Les mensonges au sujet de la Russie — où les Etats-Unis sont déjà intervenus ouvertement dans les élections — ont fait des journalistes les plus suffisants du monde la risée de tous. Dans le pays dont la presse est la plus libre au monde, le journalisme libre n’existe plus que par quelques honorables exceptions.
L’obsession de Trump est une couverture pour beaucoup de ceux qui se disent de « gauches/libéraux ». Comme s’ils voulaient revendiquer une forme d’honnêteté politique. Ils ne sont pas « de gauche », et encore moins « libéraux ». Une grande partie de l’agression étasunienne contre le reste de l’humanité est venue de prétendus gouvernements démocrates libéraux — comme celui d’Obama. Le spectre politique aux États-Unis s’étend du centre mythique à la droite lunaire. Les « gens de gauche » sont des renégats sans abri que Martha Gellhorn a décrits comme une « fraternité rare et tout à fait admirable ». Elle exclut ceux qui confondent la politique avec l’obsession de leur nombril.

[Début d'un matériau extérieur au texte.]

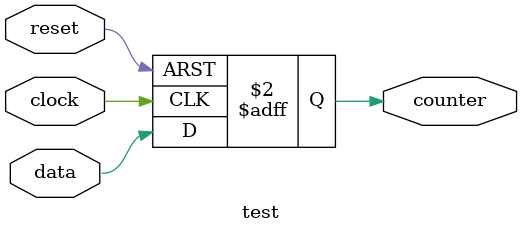
<source format=v>
module test (counter, data, clock, reset);
 input clock, reset, data;
 output counter;
 reg counter;
 always @(posedge clock or posedge reset)
   if (reset)
     counter = 0;
   else
     counter = data;
endmodule

</source>
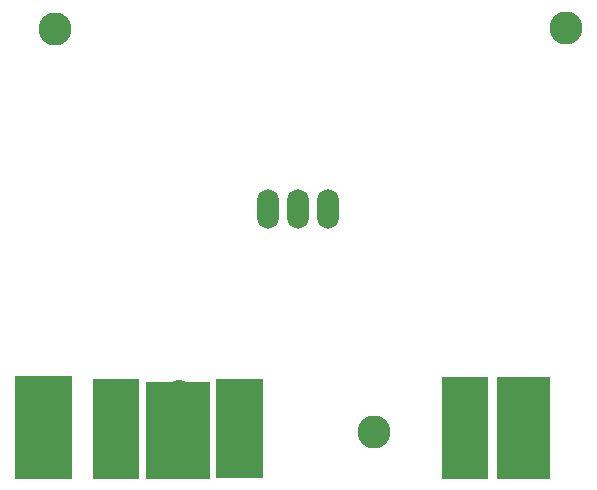
<source format=gbr>
%TF.GenerationSoftware,KiCad,Pcbnew,8.0.3*%
%TF.CreationDate,2024-09-06T18:55:24+02:00*%
%TF.ProjectId,nixie_supply,6e697869-655f-4737-9570-706c792e6b69,rev?*%
%TF.SameCoordinates,Original*%
%TF.FileFunction,Soldermask,Bot*%
%TF.FilePolarity,Negative*%
%FSLAX46Y46*%
G04 Gerber Fmt 4.6, Leading zero omitted, Abs format (unit mm)*
G04 Created by KiCad (PCBNEW 8.0.3) date 2024-09-06 18:55:24*
%MOMM*%
%LPD*%
G01*
G04 APERTURE LIST*
%ADD10C,0.100000*%
%ADD11O,2.095500X3.886200*%
%ADD12C,2.800000*%
%ADD13O,1.828800X3.352800*%
G04 APERTURE END LIST*
D10*
X163900000Y-117500000D02*
X168350000Y-117500000D01*
X168350000Y-126000000D01*
X163900000Y-126000000D01*
X163900000Y-117500000D01*
G36*
X163900000Y-117500000D02*
G01*
X168350000Y-117500000D01*
X168350000Y-126000000D01*
X163900000Y-126000000D01*
X163900000Y-117500000D01*
G37*
X159250000Y-117500000D02*
X163100000Y-117500000D01*
X163100000Y-126000000D01*
X159250000Y-126000000D01*
X159250000Y-117500000D01*
G36*
X159250000Y-117500000D02*
G01*
X163100000Y-117500000D01*
X163100000Y-126000000D01*
X159250000Y-126000000D01*
X159250000Y-117500000D01*
G37*
X140150000Y-117650000D02*
X144000000Y-117650000D01*
X144000000Y-125950000D01*
X140150000Y-125950000D01*
X140150000Y-117650000D01*
G36*
X140150000Y-117650000D02*
G01*
X144000000Y-117650000D01*
X144000000Y-125950000D01*
X140150000Y-125950000D01*
X140150000Y-117650000D01*
G37*
X134250000Y-117900000D02*
X139500000Y-117900000D01*
X139500000Y-126000000D01*
X134250000Y-126000000D01*
X134250000Y-117900000D01*
G36*
X134250000Y-117900000D02*
G01*
X139500000Y-117900000D01*
X139500000Y-126000000D01*
X134250000Y-126000000D01*
X134250000Y-117900000D01*
G37*
X129700000Y-117600000D02*
X133550000Y-117600000D01*
X133550000Y-126000000D01*
X129700000Y-126000000D01*
X129700000Y-117600000D01*
G36*
X129700000Y-117600000D02*
G01*
X133550000Y-117600000D01*
X133550000Y-126000000D01*
X129700000Y-126000000D01*
X129700000Y-117600000D01*
G37*
X123100000Y-117400000D02*
X127900000Y-117400000D01*
X127900000Y-126000000D01*
X123100000Y-126000000D01*
X123100000Y-117400000D01*
G36*
X123100000Y-117400000D02*
G01*
X127900000Y-117400000D01*
X127900000Y-126000000D01*
X123100000Y-126000000D01*
X123100000Y-117400000D01*
G37*
D11*
%TO.C,J3*%
X161181100Y-119633600D03*
X166181100Y-119633600D03*
%TD*%
%TO.C,J1*%
X126681100Y-119633600D03*
X131681100Y-119633600D03*
%TD*%
%TO.C,J2*%
X136981100Y-119633600D03*
X141981100Y-119633600D03*
%TD*%
D12*
%TO.C,U$4*%
X153481100Y-122133600D03*
%TD*%
D13*
%TO.C,T1*%
X147081100Y-103273600D03*
X144541100Y-103273600D03*
X149621100Y-103273600D03*
%TD*%
D12*
%TO.C,U$2*%
X126481100Y-88033600D03*
%TD*%
%TO.C,U$3*%
X169771100Y-87933600D03*
%TD*%
M02*

</source>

Tandis qu’ils « guérissent » et « vont de l’avant », les militants de Writers Resist et d’autres anti-Trumpistes réfléchiront-ils à cela ? Plus précisément : quand un véritable mouvement d’opposition surgira-t-il ? En colère, éloquent, dans le style un pour tous, tous pour un ? Jusqu’à ce que la vraie politique revienne dans la vie des gens, l’ennemi ce n’est pas Trump, c’est nous-mêmes.